The American Academy of Underwater Sciences is a group of dive professionals that are dedicated to training scientists to safley collect their data underwater and develop new methods to do research underwater. They make possible the underwater exploration in the name of science. It is to these individuals Phil Dustan and I are trying to explain the intangible affects of participation and the power behind it.
It would seem that science broke free from it’s connection to philosophy and emotion with the dawn of modern science. Before there was a holistic connection to science, the philosophy behind it, and what drove us to explore and ask questions. That drive has never left, but we are forced to exclude it in our methods, or our findings. It is this drive that connects us to our world, what makes the scientist so passionate.
Ed Ricketts, early 1930’s coastal marine ecologists found a way to combine his scientific discoveries with his philosophies on humans interaction with the world. His essays on Breaking Through and non-theological thinking helps describe what happens to us emotionally when we participate in life and why that is crucial for all our well being and survival.
Breaking Through revolves around our desire to participate in liefs events. But to participate we must go outside ourselves and engage in something bigger. This action creates a connection. Weather it is to other people, or animal or the environment the connection allows us to care for more than just ourselves. This is the breaking through.
He outlines the path that breaking through takes:
1. an intolerable problem
2. facing the problem and discovering a solution
4. becoming unbiased and resolved. An emotional release.
Through this path we take an inner journey that frees us from our own helplessness and empowers us to change the world. The action of consciously facing a problem that is overwhelming is courageous. Physically interacting and working on solutions creates the energy, the participation. The release is the triumph, arriving upon a solution.
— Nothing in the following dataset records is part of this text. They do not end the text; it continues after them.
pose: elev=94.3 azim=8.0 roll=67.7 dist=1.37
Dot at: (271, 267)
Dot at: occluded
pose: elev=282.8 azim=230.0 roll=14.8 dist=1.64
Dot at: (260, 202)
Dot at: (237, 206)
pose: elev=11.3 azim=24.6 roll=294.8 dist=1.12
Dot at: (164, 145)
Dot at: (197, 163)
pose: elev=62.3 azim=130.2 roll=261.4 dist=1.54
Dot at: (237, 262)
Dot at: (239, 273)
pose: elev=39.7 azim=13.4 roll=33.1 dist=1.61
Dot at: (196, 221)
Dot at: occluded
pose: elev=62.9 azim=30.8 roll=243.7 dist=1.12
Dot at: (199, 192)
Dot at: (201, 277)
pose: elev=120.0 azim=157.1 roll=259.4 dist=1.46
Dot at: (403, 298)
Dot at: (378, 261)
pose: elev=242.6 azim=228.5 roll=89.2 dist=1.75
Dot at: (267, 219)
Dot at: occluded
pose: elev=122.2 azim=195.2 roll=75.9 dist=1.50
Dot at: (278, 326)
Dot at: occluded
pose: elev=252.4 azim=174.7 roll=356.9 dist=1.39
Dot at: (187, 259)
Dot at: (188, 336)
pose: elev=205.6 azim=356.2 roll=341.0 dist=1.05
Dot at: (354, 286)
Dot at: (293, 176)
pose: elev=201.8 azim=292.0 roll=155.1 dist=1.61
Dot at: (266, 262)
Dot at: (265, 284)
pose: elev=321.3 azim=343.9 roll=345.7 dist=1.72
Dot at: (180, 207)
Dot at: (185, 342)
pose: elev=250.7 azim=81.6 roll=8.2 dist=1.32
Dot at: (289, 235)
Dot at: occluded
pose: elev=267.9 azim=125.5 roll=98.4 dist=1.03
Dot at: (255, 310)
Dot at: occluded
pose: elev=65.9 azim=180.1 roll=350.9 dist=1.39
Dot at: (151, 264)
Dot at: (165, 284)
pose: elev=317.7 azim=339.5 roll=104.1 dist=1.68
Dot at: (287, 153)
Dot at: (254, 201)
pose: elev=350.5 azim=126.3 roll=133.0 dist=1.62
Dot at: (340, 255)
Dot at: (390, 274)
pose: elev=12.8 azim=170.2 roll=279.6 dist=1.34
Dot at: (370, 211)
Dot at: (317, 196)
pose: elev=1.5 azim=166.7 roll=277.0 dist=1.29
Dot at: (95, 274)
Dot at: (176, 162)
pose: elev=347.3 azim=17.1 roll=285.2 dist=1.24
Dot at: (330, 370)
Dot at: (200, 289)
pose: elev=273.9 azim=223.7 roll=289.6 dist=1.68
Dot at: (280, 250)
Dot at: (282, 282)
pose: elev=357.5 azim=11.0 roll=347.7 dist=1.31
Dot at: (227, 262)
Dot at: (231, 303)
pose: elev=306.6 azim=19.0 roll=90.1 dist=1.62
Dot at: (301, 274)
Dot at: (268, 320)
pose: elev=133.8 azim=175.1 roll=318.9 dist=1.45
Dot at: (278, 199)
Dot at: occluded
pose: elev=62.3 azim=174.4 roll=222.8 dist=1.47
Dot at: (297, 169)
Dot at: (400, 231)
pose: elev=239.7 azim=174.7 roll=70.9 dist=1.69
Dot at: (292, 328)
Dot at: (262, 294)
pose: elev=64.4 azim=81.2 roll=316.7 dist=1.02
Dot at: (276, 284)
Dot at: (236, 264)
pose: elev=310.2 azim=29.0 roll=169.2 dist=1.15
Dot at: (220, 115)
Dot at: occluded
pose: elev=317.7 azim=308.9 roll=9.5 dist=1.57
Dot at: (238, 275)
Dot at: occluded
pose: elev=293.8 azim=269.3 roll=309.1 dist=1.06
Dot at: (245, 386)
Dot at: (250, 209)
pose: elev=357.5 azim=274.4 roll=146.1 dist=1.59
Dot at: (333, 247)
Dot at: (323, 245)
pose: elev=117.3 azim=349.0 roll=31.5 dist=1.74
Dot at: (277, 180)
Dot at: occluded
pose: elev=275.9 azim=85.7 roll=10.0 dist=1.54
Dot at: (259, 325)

The emotional reward from this is breaking through an understanding that we are apart of something greater than the self. That we can tap into that with other people and organisms. We are suddenly not alone.
It is this underlining concept that we introduce to AAUS, We present four examples of participatory projects and the impact it has on student divers. Our presentation to the AAUS community was titled Breaking Through Barriers for Marine Conservation. We recapped the history of diving with the advent of the Aqualung and how it opened up the shallow seas for sport, exploration and Science diving. In the 60-70 diving scientists documented increased ecological degradation correlated with local to global anthropogenic stressors. We emphasized that science can no longer be simply “loading doc” science. We must have a plan that remidiates or restores the habitat to support life.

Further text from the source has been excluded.